There are too many. The reference books, for instance. Space is limited. And so some have to go. More than do go, undoubtedly.
There are reference books on my shelves I haven’t opened since the day they entered the house. Some I’ve skimmed. If I limited the books to the ones I use repeatedly, one bookshelf would probably do it for me. But you never know when that umpteenth picture book of English country houses is the one that will solve your locale problems or help you work out the logistics of the crucial scene where the heroine solves the mystery of her father’s disappearance but accidentally causes a series of events ending in the hero falling out of a window and breaking his leg, putting him in danger of a fatal infection or possible amputation... which means I’m really going to need those six books on surgery, along with the various tomes on anatomy.

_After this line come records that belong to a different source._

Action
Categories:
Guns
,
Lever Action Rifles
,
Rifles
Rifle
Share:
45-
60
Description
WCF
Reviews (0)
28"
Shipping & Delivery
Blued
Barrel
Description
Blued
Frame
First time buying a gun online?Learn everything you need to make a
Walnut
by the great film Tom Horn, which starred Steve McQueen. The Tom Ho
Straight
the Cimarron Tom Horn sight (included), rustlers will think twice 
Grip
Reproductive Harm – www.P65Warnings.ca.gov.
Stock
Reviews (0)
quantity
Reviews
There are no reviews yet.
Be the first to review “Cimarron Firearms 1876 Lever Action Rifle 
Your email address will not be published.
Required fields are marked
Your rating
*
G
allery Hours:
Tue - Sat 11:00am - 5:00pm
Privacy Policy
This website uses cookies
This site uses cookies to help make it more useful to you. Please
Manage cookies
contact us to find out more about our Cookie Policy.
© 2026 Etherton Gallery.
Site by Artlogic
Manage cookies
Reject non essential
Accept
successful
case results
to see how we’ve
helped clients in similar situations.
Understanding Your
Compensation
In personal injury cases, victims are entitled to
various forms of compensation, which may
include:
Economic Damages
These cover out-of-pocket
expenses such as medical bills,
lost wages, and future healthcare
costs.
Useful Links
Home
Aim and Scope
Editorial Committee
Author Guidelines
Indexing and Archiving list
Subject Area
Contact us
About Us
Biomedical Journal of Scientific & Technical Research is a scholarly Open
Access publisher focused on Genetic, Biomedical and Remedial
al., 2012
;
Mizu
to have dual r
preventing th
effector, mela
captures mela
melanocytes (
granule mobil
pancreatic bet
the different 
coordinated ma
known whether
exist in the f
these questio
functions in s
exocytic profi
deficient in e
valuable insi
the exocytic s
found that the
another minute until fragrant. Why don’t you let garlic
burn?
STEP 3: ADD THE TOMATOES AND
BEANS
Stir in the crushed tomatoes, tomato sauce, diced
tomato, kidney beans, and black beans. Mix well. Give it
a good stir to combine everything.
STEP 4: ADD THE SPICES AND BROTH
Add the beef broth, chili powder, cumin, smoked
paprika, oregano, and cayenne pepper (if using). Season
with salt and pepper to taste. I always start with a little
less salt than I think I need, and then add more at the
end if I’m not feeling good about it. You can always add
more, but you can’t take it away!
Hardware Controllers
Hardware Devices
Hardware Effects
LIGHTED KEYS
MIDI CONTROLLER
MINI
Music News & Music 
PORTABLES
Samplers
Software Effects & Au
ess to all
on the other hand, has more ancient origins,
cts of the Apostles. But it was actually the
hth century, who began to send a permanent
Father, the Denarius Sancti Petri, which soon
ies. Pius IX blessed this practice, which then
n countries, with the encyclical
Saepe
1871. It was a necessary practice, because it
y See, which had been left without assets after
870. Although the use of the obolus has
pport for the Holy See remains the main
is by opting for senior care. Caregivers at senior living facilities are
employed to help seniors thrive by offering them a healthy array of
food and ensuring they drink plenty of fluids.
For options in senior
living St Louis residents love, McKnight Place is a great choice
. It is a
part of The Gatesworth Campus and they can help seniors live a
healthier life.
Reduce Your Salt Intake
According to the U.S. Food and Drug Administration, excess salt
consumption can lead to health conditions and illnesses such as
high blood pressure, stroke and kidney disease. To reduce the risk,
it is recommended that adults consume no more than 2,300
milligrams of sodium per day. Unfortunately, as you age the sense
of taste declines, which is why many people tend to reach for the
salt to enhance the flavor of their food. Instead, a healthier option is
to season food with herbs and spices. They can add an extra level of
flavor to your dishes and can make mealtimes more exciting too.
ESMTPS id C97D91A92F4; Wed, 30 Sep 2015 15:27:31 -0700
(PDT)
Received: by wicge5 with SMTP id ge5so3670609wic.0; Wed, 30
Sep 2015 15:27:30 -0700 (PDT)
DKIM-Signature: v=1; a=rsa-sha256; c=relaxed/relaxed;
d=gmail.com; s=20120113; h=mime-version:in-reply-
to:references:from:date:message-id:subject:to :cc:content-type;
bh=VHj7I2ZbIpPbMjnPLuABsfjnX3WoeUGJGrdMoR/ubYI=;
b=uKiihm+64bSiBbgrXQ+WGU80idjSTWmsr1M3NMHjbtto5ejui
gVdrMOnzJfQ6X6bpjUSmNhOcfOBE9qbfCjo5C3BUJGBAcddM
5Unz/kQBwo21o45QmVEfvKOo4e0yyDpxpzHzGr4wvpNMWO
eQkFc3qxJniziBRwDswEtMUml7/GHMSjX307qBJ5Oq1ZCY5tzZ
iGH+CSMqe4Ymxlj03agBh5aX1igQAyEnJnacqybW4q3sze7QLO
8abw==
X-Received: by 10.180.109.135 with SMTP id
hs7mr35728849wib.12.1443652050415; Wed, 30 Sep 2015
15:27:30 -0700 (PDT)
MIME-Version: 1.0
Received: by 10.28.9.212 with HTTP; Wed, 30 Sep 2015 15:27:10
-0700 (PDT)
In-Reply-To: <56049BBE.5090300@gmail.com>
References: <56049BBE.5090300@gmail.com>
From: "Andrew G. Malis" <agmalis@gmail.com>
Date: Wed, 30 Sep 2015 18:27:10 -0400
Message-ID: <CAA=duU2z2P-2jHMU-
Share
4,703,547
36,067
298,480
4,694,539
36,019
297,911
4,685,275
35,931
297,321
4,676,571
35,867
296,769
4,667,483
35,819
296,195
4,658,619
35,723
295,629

I could Google it but you know what? Google doesn’t always answer the questions or else that’s all it does: answer the one question. Thumbing through a book gives one ideas. Besides, there’s the feel of a book in one’s hands. And yes, I’m an old-fashioned girl. Not always, but mostly.
The Usage Shelf was filled in the usual proper manner, but then I was putting books on top of the books, which is a grievous form of book abuse. So I moved a bunch of grammar books down to the room where I lost the 14th edition of the Chicago Manual, to make room for the 15th edition and the shiny new usage books.

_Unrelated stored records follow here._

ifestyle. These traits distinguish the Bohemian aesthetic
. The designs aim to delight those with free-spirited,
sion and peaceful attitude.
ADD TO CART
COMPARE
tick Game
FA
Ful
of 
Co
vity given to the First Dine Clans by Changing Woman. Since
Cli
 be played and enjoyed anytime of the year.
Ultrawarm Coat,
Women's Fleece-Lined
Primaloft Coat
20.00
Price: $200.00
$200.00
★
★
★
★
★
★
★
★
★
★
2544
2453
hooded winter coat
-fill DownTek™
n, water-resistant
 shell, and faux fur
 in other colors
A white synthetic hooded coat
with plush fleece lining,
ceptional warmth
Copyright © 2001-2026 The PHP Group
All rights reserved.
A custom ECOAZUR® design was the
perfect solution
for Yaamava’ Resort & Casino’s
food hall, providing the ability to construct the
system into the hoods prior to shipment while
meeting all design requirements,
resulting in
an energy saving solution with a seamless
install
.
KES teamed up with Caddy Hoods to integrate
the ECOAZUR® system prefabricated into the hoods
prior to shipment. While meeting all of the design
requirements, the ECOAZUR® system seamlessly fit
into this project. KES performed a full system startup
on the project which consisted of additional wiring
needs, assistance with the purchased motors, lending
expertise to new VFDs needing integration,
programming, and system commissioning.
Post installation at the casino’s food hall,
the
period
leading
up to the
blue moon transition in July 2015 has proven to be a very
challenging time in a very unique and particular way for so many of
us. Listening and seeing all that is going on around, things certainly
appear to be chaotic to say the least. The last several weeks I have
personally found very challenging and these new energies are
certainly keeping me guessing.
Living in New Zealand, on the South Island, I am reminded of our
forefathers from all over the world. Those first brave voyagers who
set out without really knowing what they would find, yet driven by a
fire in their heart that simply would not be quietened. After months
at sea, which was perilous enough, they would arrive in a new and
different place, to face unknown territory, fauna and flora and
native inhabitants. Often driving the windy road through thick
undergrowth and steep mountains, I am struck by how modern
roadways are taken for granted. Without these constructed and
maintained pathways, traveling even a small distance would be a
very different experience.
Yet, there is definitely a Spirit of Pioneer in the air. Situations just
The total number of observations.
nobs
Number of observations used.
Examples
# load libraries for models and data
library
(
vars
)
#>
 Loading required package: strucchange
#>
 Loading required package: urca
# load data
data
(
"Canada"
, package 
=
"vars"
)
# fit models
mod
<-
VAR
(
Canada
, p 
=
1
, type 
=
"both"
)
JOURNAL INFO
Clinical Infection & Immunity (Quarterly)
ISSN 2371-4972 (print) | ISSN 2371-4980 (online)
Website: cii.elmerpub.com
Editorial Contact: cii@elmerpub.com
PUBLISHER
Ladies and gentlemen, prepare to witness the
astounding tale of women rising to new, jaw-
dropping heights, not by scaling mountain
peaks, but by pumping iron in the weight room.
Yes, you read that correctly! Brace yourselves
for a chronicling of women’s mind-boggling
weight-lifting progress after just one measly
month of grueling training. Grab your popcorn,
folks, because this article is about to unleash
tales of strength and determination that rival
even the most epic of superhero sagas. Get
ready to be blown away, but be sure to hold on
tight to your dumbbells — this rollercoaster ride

Then there are the shelves of British history, general and specific. This includes some handsome, huge volumes that I have rarely consulted because they are in dictionary form, and my research mind doesn’t work that way. Like Pat (it was you, Pat, wasn’t it?) I loathe the dictionary-style thesaurus. I’ll use my MS Word Thesaurus when this I-Don’t-Remember-the-Sixties-or-the-Seventies-or-the-Eighties brain refuses to give me the word I want--but when I want the perfect word and can’t quite hit on it, I turn to my non-dictionary style Roget’s. The simple-answer style doesn’t encourage the roaming over seemingly unrelated words and the resulting serendipity. Likewise with dictionary-style books about history.
But I digress.
This is about getting rid of books. One method I used on fiction in the past was to ask myself what the chances were of my re-reading a book. Then if I was still holding onto it, under the assumption that I would live to be seven hundred and forty-three years old--which is how long I would have to live in order to have time to get through the TBR pile as well as re-read all those books I imagine I’ll ever re-read--I’d ask, If I had to move in one month, would I want to add this to the boxes?
I could explain how this does or doesn’t work out but I have to go to the hairdresser now, and anyway, I could use some ideas.
How do you deal with the books in your life? Do you keep them, and just buy bigger houses? Do you cull? Do you discard as you go along? What’s your philosophy and method?